**TASK GOAL:**
The number needed is how many lines in these entries contain "located"; give it alone.

**INFORMATION SUPPLIED:**
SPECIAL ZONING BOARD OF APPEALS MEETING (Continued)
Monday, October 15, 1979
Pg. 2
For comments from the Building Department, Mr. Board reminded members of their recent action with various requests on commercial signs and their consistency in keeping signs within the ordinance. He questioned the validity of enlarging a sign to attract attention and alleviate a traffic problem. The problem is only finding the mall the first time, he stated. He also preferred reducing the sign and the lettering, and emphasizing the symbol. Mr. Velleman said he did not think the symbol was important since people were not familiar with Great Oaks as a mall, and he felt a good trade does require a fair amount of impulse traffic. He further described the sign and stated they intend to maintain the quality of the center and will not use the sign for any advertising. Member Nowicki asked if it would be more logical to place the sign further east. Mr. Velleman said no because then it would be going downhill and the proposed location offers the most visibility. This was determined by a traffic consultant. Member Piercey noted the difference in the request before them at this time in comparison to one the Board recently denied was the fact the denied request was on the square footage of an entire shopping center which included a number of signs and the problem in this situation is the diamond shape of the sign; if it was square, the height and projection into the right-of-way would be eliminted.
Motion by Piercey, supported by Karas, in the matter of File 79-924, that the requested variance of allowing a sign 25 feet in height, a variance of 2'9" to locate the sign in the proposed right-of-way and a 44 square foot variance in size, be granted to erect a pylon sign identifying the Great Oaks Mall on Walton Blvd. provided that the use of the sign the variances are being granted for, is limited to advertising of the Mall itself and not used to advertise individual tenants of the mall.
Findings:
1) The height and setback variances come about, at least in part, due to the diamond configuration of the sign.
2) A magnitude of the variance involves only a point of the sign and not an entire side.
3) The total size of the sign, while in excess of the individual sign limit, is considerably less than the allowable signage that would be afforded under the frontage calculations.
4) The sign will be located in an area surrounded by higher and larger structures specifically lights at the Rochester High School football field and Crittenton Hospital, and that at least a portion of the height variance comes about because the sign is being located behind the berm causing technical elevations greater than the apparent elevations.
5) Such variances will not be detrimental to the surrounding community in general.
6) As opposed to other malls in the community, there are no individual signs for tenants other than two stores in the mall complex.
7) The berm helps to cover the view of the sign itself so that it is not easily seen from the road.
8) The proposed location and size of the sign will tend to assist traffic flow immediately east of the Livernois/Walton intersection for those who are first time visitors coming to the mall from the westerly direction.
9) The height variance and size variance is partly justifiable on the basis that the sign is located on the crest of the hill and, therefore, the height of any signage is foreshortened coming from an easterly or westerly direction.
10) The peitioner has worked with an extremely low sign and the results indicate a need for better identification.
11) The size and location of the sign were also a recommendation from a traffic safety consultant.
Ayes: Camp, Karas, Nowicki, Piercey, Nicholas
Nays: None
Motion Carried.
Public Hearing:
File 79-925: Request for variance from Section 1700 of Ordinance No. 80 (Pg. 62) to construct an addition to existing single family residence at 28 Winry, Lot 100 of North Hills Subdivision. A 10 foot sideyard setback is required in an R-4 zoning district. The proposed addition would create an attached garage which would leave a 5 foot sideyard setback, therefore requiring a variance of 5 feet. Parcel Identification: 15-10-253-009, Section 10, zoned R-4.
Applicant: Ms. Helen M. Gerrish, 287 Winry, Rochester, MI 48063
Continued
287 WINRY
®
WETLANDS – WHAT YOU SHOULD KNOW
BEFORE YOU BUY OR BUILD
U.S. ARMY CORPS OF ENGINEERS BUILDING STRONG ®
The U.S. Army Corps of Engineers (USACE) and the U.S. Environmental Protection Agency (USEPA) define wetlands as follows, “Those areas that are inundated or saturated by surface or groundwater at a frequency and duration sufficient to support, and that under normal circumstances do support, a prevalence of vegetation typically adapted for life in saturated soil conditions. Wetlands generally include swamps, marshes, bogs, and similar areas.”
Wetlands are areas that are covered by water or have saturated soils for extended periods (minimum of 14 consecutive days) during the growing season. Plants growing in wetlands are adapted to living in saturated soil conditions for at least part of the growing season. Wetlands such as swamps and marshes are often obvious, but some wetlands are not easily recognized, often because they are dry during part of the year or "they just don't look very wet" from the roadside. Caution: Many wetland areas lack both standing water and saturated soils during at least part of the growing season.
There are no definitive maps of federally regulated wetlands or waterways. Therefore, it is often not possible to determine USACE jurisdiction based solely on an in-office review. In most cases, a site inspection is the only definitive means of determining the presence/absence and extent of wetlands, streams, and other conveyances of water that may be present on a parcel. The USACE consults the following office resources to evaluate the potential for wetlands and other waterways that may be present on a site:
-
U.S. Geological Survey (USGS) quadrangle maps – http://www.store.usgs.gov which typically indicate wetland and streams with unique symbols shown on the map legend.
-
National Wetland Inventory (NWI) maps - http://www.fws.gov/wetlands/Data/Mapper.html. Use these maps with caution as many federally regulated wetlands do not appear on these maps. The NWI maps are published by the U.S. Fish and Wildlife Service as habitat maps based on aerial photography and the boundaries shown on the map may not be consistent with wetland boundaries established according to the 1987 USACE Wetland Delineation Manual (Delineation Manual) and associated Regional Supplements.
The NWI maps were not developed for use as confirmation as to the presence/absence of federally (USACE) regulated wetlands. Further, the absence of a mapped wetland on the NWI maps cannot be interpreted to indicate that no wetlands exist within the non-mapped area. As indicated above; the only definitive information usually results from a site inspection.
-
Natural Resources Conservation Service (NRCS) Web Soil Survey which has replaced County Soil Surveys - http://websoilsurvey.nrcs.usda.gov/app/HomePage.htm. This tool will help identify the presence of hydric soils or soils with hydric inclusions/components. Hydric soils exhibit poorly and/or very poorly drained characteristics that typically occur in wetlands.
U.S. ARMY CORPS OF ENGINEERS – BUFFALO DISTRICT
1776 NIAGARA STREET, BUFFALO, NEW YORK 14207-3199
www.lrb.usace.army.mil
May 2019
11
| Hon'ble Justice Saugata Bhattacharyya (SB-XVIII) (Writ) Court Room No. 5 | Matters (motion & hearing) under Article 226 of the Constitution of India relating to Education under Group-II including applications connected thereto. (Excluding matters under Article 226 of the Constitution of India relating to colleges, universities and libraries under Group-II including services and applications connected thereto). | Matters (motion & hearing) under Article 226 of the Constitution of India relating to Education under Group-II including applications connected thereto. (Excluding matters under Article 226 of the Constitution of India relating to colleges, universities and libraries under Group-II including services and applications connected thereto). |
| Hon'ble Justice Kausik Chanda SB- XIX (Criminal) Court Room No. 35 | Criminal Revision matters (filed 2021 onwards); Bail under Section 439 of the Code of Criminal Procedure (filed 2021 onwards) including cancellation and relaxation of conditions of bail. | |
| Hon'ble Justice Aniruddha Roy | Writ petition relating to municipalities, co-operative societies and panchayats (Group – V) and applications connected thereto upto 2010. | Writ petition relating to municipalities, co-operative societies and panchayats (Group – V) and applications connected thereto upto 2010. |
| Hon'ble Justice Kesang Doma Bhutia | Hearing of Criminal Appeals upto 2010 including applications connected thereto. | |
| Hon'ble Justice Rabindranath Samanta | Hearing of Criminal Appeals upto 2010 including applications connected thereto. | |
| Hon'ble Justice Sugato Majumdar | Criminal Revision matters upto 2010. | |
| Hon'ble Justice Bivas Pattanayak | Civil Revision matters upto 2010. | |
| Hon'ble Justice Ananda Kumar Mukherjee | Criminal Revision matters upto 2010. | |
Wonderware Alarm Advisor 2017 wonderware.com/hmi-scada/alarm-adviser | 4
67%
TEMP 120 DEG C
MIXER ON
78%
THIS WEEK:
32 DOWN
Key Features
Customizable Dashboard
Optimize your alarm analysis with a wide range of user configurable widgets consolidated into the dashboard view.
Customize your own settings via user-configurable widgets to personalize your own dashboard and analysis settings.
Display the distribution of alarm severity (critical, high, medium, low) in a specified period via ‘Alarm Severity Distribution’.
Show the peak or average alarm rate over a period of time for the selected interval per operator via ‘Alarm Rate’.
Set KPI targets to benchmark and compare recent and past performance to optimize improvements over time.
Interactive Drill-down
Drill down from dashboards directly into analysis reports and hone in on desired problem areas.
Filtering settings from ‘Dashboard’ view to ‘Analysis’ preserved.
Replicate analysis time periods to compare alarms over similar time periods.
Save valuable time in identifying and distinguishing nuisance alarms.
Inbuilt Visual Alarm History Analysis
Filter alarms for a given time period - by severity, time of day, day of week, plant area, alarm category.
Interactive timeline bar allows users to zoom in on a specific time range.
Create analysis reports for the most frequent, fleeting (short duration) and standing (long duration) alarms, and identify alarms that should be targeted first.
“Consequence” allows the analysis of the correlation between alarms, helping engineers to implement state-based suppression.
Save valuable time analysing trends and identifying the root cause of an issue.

**SOLUTION FOR THIS TASK:**
2